Monitoring Topic size
Topics are a vital part of any Event Streaming solution. Each topic will have an assigned size and understanding the size across time and context is important to ensure the right sizing is chosen for these topics.
Should you have any questions, please get in touch with academy@emagiz.com.
1. Prerequisites
- Advanced knowledge of the eMagiz platform
- Complete relevant Event Streaming microlearnings from Crash course to Intermediate
2. Key concepts
Based on the lines you drew in Capture eMagiz automatically generates a topic. In other words, for each line you drew in Capture eMagiz will create an accompanying topic. As a reminder, a topic is a category/feed name to which event records are stored and published. All Kafka records are organized into topics. Producer applications write data to topics and consumer applications read from topics. Records published to the cluster stay in the cluster until a configurable retention period has passed by.
3. How to monitor topic sizing
In the Design phase you can set the required size of a topic. That size serves as the retention size, which effectively means that once the topic size reaches that threshold the retention policy will ensure that the oldest messages on the topic are deleted.
It's relevant to understand whether the design size is actually sufficient to serve the business process for which the topic was create for. In case there is insufficient topic size, it could mean that some messages are deleted too early and are not considered for the business process. Futhermore, there are limits in the use of topic size in the eMagiz Cloud. An oversized topic could mean that other topics will not have sufficient storage available for instance. Or some test topics are configured with too much storage which negatively influences the overall size.
To make these right decisions and configuration for topic sizing, you can review the actual size of each topic in the Manage phase. Navigate to the Manage phase and select the Monitoring section. In the left hand menu you will the option Topic Statistics. The column partition size displays the total actual size of the topic across the partitions of that topic. In case the topic has more partitions, the value of partition size is the sum of these topics.

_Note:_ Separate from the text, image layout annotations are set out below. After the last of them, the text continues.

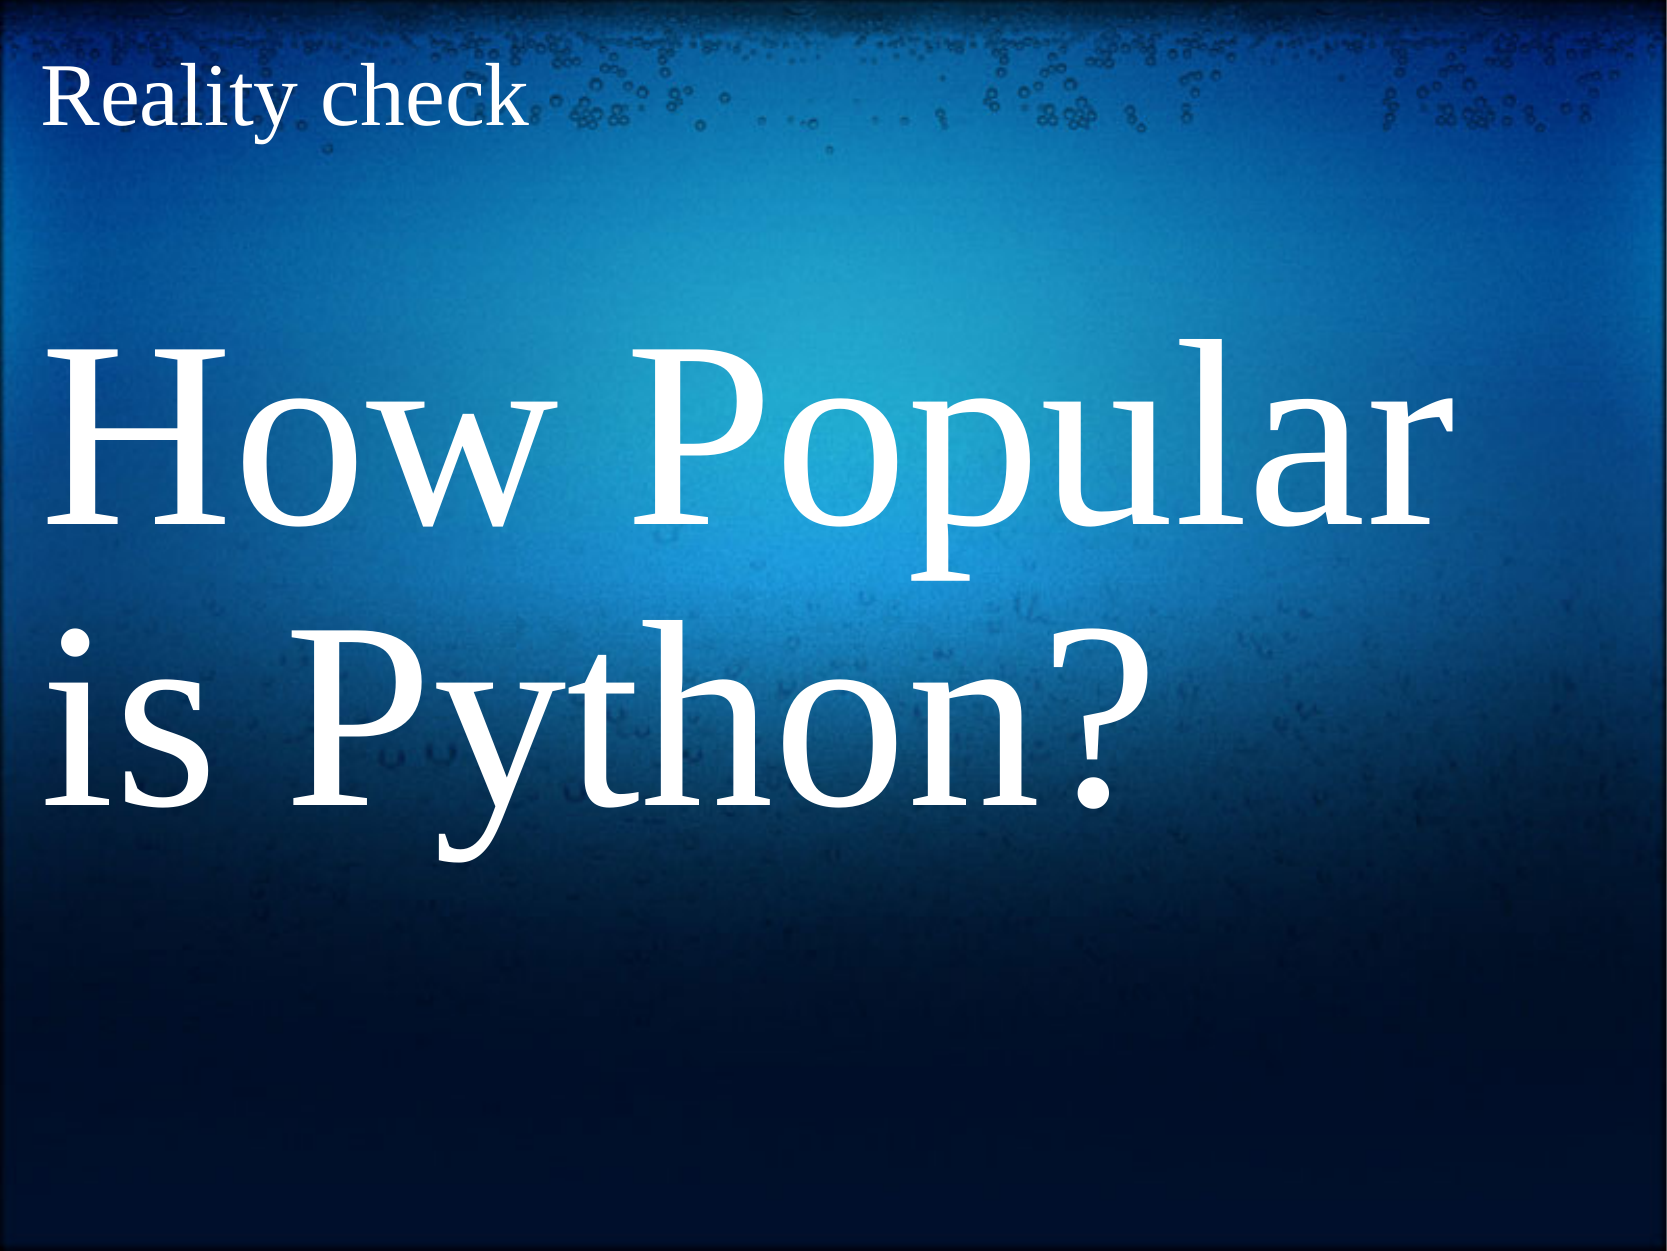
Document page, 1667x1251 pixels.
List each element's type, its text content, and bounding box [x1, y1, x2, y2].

picture [0, 0, 1667, 1251]
list How Popular is Python? [40, 300, 1627, 1201]
title Reality check [40, 50, 1627, 201]
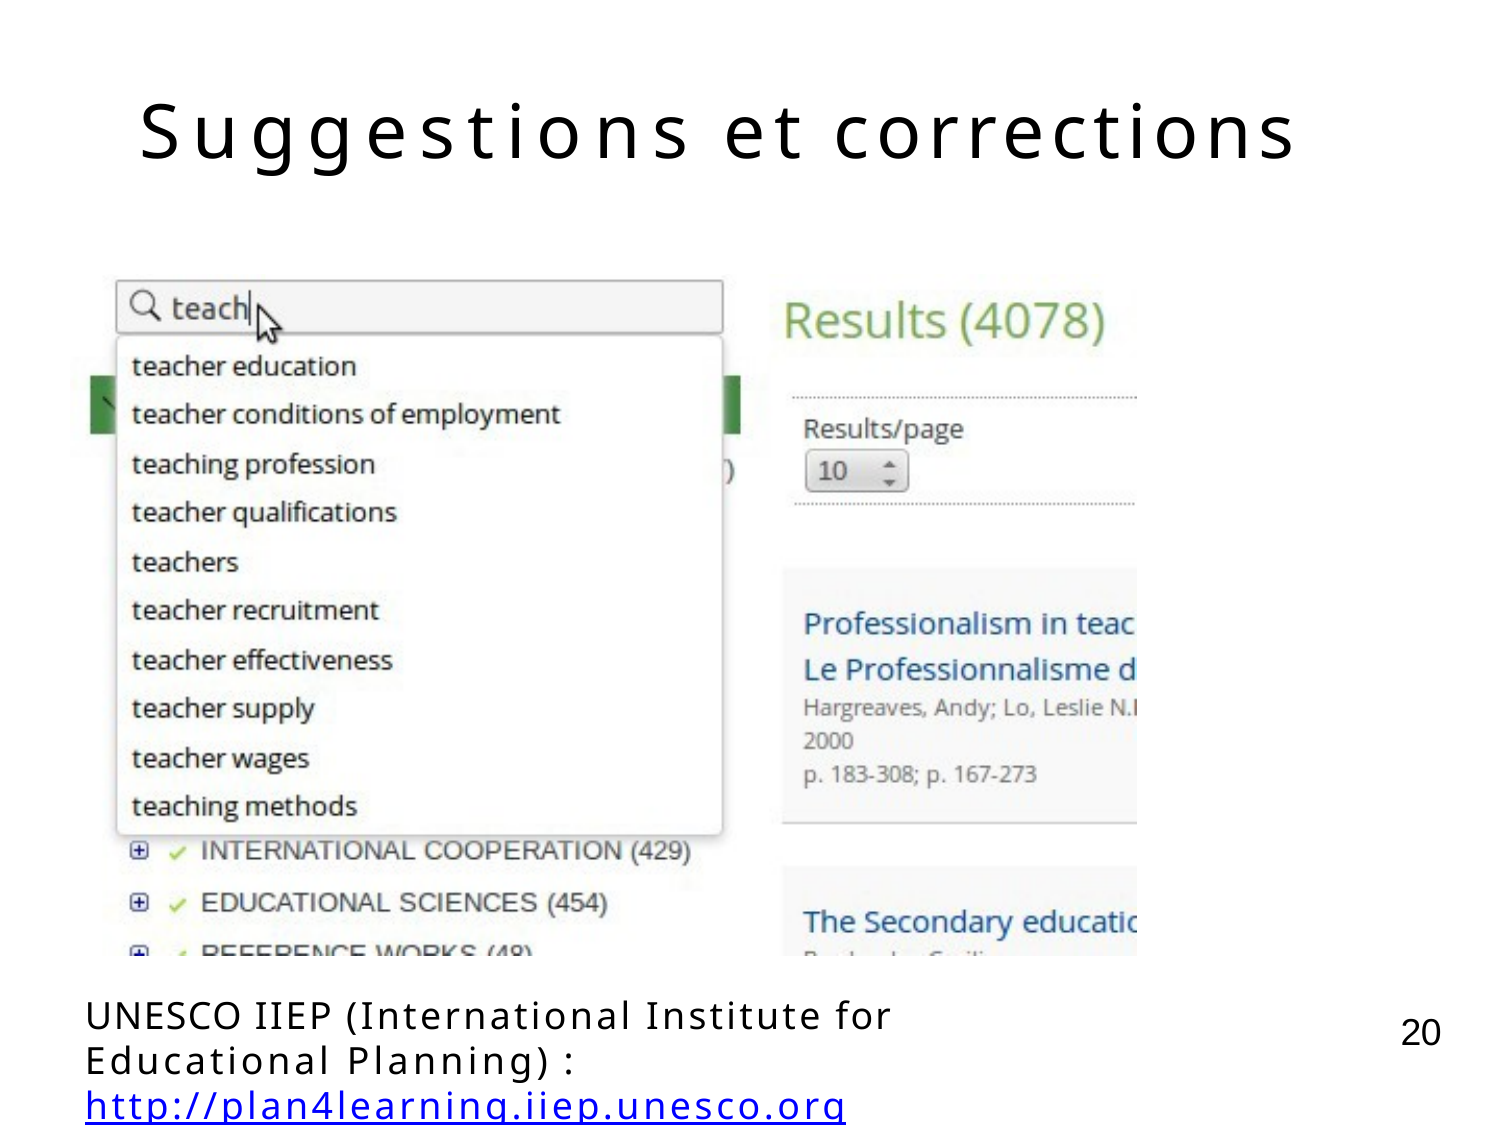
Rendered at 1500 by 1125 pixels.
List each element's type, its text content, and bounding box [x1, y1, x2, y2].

text_box UNESCO IIEP (International Institute for Educational Planning) : http://plan4learning.iiep.unesco.org [82, 989, 1055, 1125]
title Suggestions et corrections [87, 26, 1413, 272]
text_box 20 [1398, 1006, 1445, 1054]
picture [70, 274, 1137, 956]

- Please note that the column retention size is the size per partition - in case you have 5 partitions that value needs to be multiplied by 5 to understand the true total retention size on a topic level
- There is a fixed value (called segment size) in the eMagiz Cluster that is used as a threshold before the retention policy kicks in and starts to delete data. This value is set to 220 Mb, which means that in case the retention size of the topic is less than 220 Mb the last 220 MB are always available
- In the Design phase, the display of the Assigned topic size takes into account this segment size for calculation purposes
4. Assignment
Take a moment to review your Event Streaming solution and find the Manage * Montoring section to see the topic statistics. Review if you can reproduce the numbers above.
5. Key takeaways
- Topic statistics are available in the Manage - Monitoring section and can be used to see the actual size of the topic
- Decisions around sizing of topics can be made using these monitoring data points to determine the optimal configuration of topics across environments
6. Suggested Additional Readings
If you are interested in this topic and want more information, please read the release notes provided by eMagiz.
7. Silent demonstration video
As this is a more theoretical microlearning, we have no video that accompanies this microlearning.